Cosa succederebbe se Zeus, in un attimo di bontà, decidesse di concedere una pausa a Sisifo e gli regalasse un violino?

Probabilmente quest’ultimo costruirebbe una barricata di musica e parole sulla cima del monte nel tentativo di arginare l’inarrestabile caduta del suo fardello. Ci proverebbe, sì, e non per burlarsi nuovamente degli dèi ma, per dirla con Camus, per provare a infondere un nuovo senso, ancor più profondo e coraggioso, all’assurdità della propria esistenza.



Ma è possibile opporre l’arte alla barbarie? Michele Gazich pensa di sì, nonostante le infinite difficoltà, e nonostante le parole pronunciate da Theodor Adorno dopo la Seconda Guerra Mondiale: «Scrivere una poesia dopo Auschwitz è un atto di barbarie». Un’affermazione che pesa come un macigno. «Pur con un incombente senso di sconfitta, conscio che la battaglia è probabilmente già persa da tanto tempo e con l’anatema di Adorno tatuato sul mio polso», spiega il violinista, «ho chiamato a raccolta questo gruppo di amici, di sodali e di sopravvissuti e insieme abbiamo provato a edificare questa barricata di suoni e di parole. È un argine debole di fronte alle onde ormai solo anomale […] che spazzano la Terra sempre più piatta ed erosa di questo interminabile dopo-Auschwitz, onde terrificanti che ci trascinano come bottiglie vuote. Voglio credere che questa barricata possa resistere, perché costruita con la dedizione dell’amore».



Gli amici che hanno risposto alla chiamata di Gazich (voce, violino, viola, pianoforte) formano un manipolo piuttosto nutrito, appassionato e variegato: a partire dai fidati Marco Lamberti (chitarra elettrica, bouzouki, voce), Alessandra Rossi (clarinetto, sassofono, voce) e Francesca Rossi (violoncello, voce), per poi continuare con la dark lady del rock italiano Rita Lilith Oberti (voce), il cantautore siciliano Salvo Ruolo (voce), Frank Deja (voce), Valerio Gaffurini (voce), Pietro Campi (tromba, voce), Stefano Valla (piffero dell’Appennino), Jacopo Pellicciotti (zampogna a chiave del Sannio, zampogna zoppa della Sabina), Paolo Costola (basso elettrico, chitarra elettrica baritona, voce) e Alberto Pavesi (batteria, percussioni).



Ma la barricata eretta da Gazich e compagni non è che la punta dell’iceberg, il culmine dei numerosi viaggi compiuti dal violinista errante in lungo e in largo per l’Italia e l’Europa. A volte gli artisti vedono ciò che altri non vedono perché hanno il coraggio di seguire rotte invisibili, calcando strade che rischiano di sparire per sempre dalla faccia di questa «Terra sempre più piatta ed erosa».

(Righe fornite)
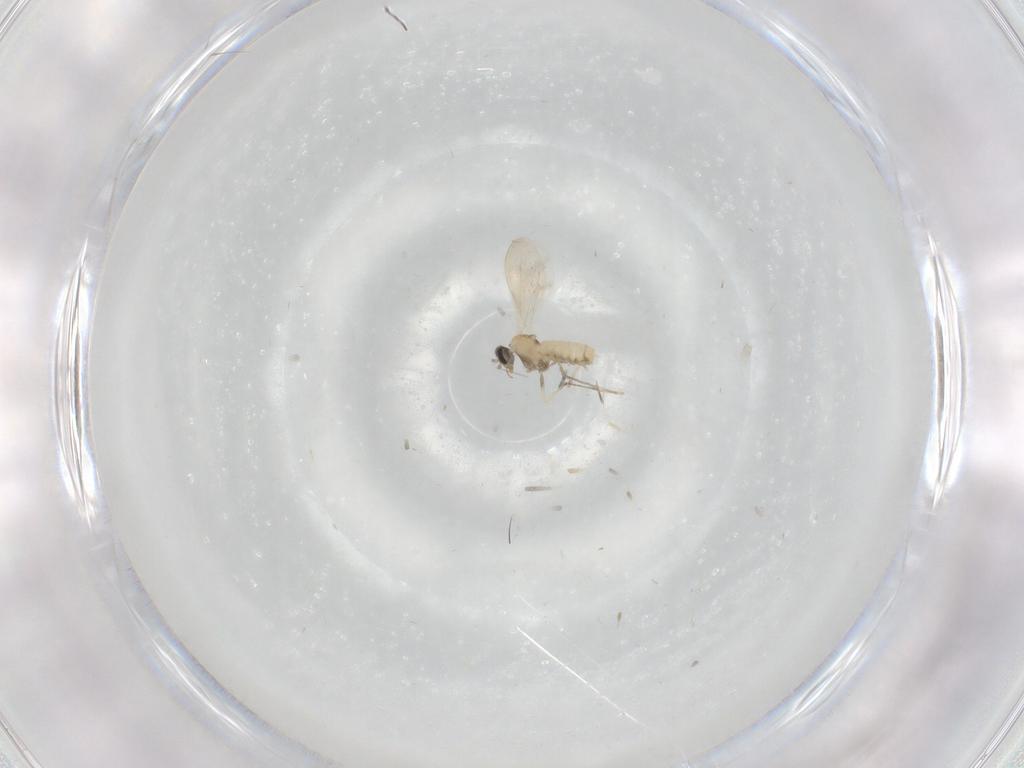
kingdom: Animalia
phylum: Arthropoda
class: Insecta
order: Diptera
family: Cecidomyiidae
...
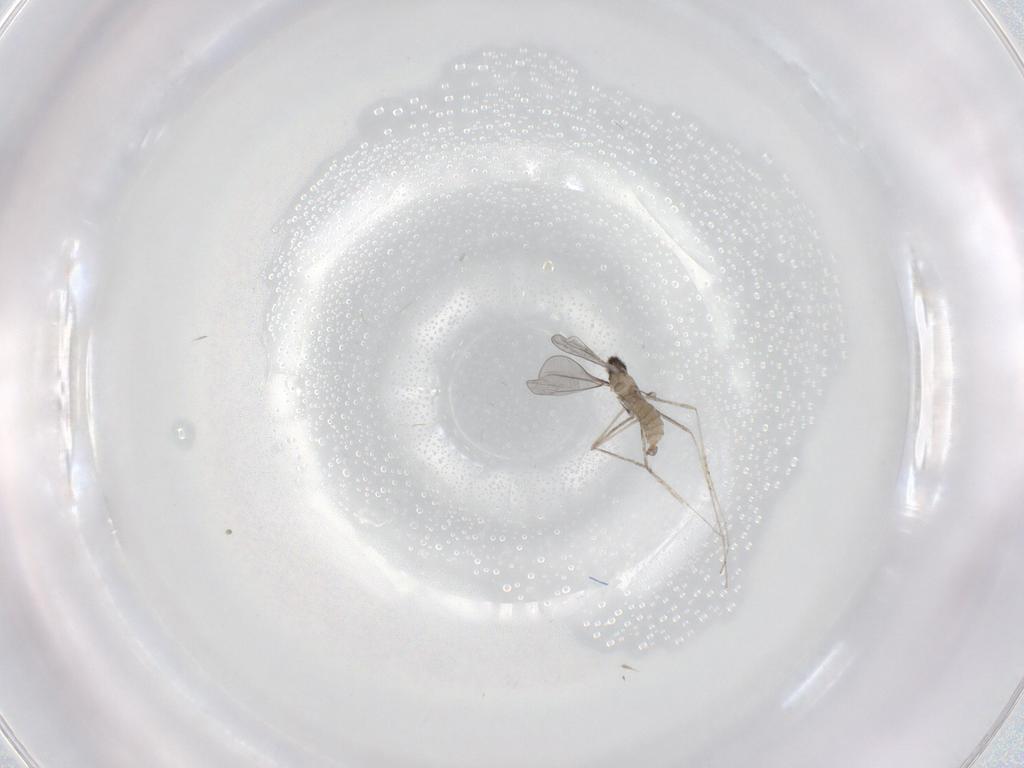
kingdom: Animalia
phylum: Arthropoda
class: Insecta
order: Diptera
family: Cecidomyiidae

(Cosa fare)
Riprendi il testo su Michele Gazich e la sua barricata di suoni e di parole, proseguendo dopo l'ultima frase riportata.

(Esercizio svolto)
Ebbene, il nuovo lavoro di Michele Gazich ci accompagna alla (ri)scoperta della Via del sale. «Un tempo il sale era prezioso come l’oro», spiega il violinista, «e preziose erano anche le vie attraverso le quali veniva trasportato in tutto il mondo conosciuto: queste vie oggi hanno perso il loro senso originario e i luoghi che esse percorrevano sono abbandonati, quasi dimenticati. Un giorno anche gli oleodotti saranno dimenticati. Ho spesso percorso la Via del sale che, in Italia, si arrampica dalla Liguria sull’Appennino per poi scendere lungo la pianura padana. Oggi è poco più di un sentiero tra paesi disabitati o in procinto di diventarlo: è un monumento umile, a ricordo della gloria passata».

Attenzione però, riflettete bene prima di mettervi in cammino, perché questa non è una scampagnata da affrontare a cuor leggero. Quello che Gazich ci propone è un Viaggio al centro della notte: «Questo testo è un omaggio a San Giovanni della Croce e alla sua inquietante “teologia negativa”. La conoscenza di Dio non giunge attraverso una marcia trionfale sulle autostrade dell’intelletto, ma piuttosto attraverso l’incerto brancolare della mente che viene meno. È una non rassicurante non-conoscenza, in fondo in fondo per nulla distinguibile da un’assenza: un avanzare nel buio, un’esplorazione della tenebra». Quello che Gazich ha dipinto per noi è un ritratto «dell’Europa di oggi, l’Europa non più madre». 

Un’Europa attraversata da «vie del sale passate e presenti, luoghi-chiave improvvisamente svuotati, luoghi dove La vita non vive, luoghi dove anche i rapporti tra gli esseri umani si svuotano e diventano scheletri di rapporti, di famiglie, di coppie, di sentimenti». Un’Europa «priva di memoria», che ha dimenticato «le radici umanistiche e tolleranti grazie alle quali nacque».

Il grande merito umano e artistico di Michele Gazich è quello di non essersi arreso alla dittatura della barbarie, di aver trovato dentro di sé il coraggio di andare alla ricerca di «musicisti e strumenti tradizionali legati ai tempi che furono, quando La via del sale era importante». Il coraggio di recuperare «questi strumenti arcaici» con l’intento di accostarli «al mio violino, alla mia voce e ad altri voci e strumenti decisamente contemporanei, perché non volevo realizzare un’operazione nostalgica e revivalistica o un calligrafico esercizio di stile che non turbasse le coscienze».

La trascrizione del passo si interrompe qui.